Young adult novelist A.S. King and children’s book author Mark Weakland are the keynote speakers for Pitt-Greensburg’s 22nd Annual Children’s Literature Conference, to be held Friday, May 4. General admission registration is $70 through March 31, when it increases to $80. Registration for retirees is $60, and full-time college students register for $30. Registration may be completed online at http://www.greensburg.pitt.edu/millstein/clc. The registration fee includes continental breakfast, admission to speakers and sessions, and hot buffet lunch. A book sale/book signing with the authors presenting at the conference closes the event.
In addition to the keynote speakers, 10 breakout sessions on a variety of subjects are offered to conference attendees. The sessions are often interactive and hands-on, offering fresh ideas for educators and librarians to use in their programming for children. Writers interested in the children’s and young adult book markets will also find the sessions informative. The Conference offers ACT 48 and ACT 37 educational credits.
A.S. King (opening keynote address):
Winner of the Michael L. Printz Honor, The Los Angeles Times Book Prize, The Amelia Walden Award, and The Carolyn Field Award, A.S. King writes young adult novels and short fiction. Her book “I Crawl Through It” was named one of the 50 Best YA Books of All Time by “Booklist.”
Her other YA novels include: “Please Ignore Vera Dietz” (2010), “Everybody Sees the Ants” (2011), “Ask the Passengers” (2012), “Reality Boy” (2013), “Glory O’Brien’s History of the Future” (2014), “I Crawl Through It” (2015), “Still Life with Tornado” (2016), and “The Dust of 100 Dogs,” (2009 & 2017).
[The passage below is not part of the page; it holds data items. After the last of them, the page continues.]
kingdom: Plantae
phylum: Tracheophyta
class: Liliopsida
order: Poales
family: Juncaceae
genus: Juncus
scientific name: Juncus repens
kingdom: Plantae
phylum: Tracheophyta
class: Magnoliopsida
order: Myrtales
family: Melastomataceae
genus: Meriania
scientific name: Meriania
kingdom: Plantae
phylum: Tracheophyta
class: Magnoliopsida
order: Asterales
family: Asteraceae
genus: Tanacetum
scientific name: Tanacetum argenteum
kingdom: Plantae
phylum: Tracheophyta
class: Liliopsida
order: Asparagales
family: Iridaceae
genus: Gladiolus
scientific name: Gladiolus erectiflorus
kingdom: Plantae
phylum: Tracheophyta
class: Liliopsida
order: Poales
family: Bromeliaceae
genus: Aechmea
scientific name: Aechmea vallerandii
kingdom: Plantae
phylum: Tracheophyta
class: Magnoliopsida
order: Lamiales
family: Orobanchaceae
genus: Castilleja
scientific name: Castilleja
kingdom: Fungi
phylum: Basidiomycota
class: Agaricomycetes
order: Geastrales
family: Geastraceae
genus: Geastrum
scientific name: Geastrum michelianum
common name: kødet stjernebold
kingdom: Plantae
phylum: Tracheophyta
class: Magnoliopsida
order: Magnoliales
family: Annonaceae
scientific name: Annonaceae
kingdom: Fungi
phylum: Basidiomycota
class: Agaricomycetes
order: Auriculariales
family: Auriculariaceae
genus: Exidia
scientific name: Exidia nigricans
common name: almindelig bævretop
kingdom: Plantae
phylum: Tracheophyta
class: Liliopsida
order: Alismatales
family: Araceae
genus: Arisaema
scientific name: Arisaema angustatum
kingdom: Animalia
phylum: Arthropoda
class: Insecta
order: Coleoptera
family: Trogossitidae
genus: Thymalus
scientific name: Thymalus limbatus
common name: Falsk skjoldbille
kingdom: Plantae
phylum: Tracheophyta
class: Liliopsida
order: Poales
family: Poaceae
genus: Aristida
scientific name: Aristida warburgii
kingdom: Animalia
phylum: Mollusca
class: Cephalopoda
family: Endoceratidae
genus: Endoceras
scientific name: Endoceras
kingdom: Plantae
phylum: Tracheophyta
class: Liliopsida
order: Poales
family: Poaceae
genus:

King’s YA novels deal with identity and self-discovery, family, choices and consequences, and love. In a “Hub” interview (www.yalsa.ala.org/thehub), she talks about not consciously writing to a theme, but rather, writing personal books that are true emotions superimposed onto people she’s never met before.
Known for her experimental style, unconventional structures, and using magical realism in her work, King is recognized for stepping outside of an often formulaic genre. The “New York Times Book Review” described her as “One of the best YA writers working today. She captures the disorientation of adolescence brilliantly.”
Her work ranges from short stories for adults, often found in anthologies, to full-length novels. Her first middle-grade novel, “Me and Marvin Gardens,” was published in 2017 under the name Amy Sarig King.
King, who resides in Lititz, PA, is a faculty member of the Writing for Children and Young Adults MFA program at Vermont College of Fine Arts.
Mark Weakland (closing keynote address):
Mark Weakland, from Holsopple, PA, is an award-winning children’s book author who incorporates his expertise as a teacher, reading specialist, and musician into his work.
With nearly 50 books to his credit, Weakland’s work spans children’s fiction, teacher books, and supporting materials. His books have won the Green Prize for Sustainable Fiction (“Onion Juice, Poop, and other Surprising Sources of Alternative Energy”), a Eureka Nonfiction Children’s Book Award (“Bubble Float, Bubbles Pop”), a Parents’ Choice Audio Book award (“Delicious Chocolate Donut (and Other Off-Kilter Poems)”), and a Child Magazine’s Creative Child Award (nonfiction). His Capstone Press and Picture Window Books include collaborations with Sports Illustrated and Warner Brothers. He has teacher resource books published with Kagan Publishing and The International Reading Association.
A national and regional teacher and consultant, Weakland works with students, teachers, and administrators to create effective literacy programs as well as authentic and extended reading and writing experiences. He strives to bring encouraging, practical, and achievable solutions for literacy issues, whether speaking at national conventions or working with regional school districts.
Pragmatic solutions based on research and best-practices are his goal for both teachers and administrators. His workshops, presentations, and job-embedded residencies address elementary writing programs, core-reading programs, student-used metacognition strategies, and instructional techniques that build on music and movement.
Weakland holds a master’s of education degree from the University of Pittsburgh. A recipient of an Owens Fellowship, he studied in Japan under the auspices of the Japanese Fulbright Memorial Fund. His teaching certifications include reading specialist, special education, elementary education, and general science.
Founded in 1963, the University of Pittsburgh at Greensburg is a publicly assisted, four-year, liberal arts college in southwestern Pennsylvania. Pitt-Greensburg offers 29 baccalaureate degree programs, including new majors in Nursing, Healthcare Management, Public Policy, and Education, as well as 24 minors and five certificate programs. With nearly 1,500 students, more than 10,000 alumni, and faculty and staff numbering 260, Pitt-Greensburg provides a vibrant, diverse community that is a dynamic model of a 21st century liberal arts education. As part of the University of Pittsburgh system, Pitt-Greensburg offers the resources of a world-renowned university combined with the individualized and immersive experiences of a small liberal arts college. Creativity and an entrepreneurial spirit permeate the campus and extend into its many collaborative projects with the Westmoreland County community.